What happens next? The administration of the school is faced with demands from the ministry of education. All that matters is statistics and if the minimum number of students doesn’t pass then ministry officials will conduct an investigation (i.e. an inquisition). When the students fail, the teachers are blamed. I experienced this firsthand after my students failed the first round of exams. I was called into a room with exam monitors who asked me to explain myself. I talked about the root challenges with under-prepared students and an over-packed curriculum but they didn’t want to hear it. The conversation shifted to “what did you do wrong as a teacher that caused your students to fail?” You can imagine how angry and frustrated I felt.
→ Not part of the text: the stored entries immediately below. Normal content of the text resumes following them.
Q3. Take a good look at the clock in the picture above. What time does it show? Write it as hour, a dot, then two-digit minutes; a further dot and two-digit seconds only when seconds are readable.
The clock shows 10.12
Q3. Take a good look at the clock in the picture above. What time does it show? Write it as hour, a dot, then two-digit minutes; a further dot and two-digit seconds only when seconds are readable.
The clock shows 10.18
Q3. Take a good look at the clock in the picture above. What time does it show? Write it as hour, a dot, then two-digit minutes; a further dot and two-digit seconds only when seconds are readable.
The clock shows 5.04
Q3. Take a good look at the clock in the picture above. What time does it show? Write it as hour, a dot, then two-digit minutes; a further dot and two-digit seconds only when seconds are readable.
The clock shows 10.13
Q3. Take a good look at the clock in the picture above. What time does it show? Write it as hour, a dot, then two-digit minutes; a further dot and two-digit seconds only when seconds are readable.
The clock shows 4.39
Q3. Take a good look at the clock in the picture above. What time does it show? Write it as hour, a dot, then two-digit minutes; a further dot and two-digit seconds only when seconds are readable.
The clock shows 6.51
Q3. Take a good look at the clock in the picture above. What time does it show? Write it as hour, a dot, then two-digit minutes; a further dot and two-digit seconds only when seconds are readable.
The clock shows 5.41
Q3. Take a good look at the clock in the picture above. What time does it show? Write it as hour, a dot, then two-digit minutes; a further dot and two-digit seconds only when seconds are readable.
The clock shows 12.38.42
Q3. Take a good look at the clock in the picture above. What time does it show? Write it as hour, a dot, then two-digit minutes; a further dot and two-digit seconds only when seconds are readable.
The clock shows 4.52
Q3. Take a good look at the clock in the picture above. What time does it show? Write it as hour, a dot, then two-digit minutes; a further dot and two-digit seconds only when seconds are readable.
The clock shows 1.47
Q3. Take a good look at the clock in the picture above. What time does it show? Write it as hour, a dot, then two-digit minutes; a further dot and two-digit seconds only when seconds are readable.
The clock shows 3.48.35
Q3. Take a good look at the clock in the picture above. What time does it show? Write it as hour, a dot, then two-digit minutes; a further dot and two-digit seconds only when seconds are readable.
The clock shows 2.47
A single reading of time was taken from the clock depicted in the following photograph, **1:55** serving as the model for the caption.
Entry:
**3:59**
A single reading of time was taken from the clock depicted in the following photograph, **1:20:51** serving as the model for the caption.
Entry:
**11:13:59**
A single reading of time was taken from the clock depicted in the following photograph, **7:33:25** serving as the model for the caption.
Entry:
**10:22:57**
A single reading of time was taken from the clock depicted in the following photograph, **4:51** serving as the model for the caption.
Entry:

I have the luxury of being a volunteer but other teachers have their jobs on the line. The only course of action they see is to boost grades. The reality is that the administration and teachers are just as frustrated with the system as I am. They don’t want to change grades, but the hierarchy is so immutable and the bureaucracy so thick that they are essentially voiceless against decisions made from above.

I acknowledge that the same problem exists in American schools. There are students in our own country who graduate practically illiterate. Still, I count myself extremely lucky to have been educated in the USA. I feel like most of my teachers did their best to help me learn, my parents supported me throughout and the education system, for all its flaws, was a heck of a lot better than Mozambique!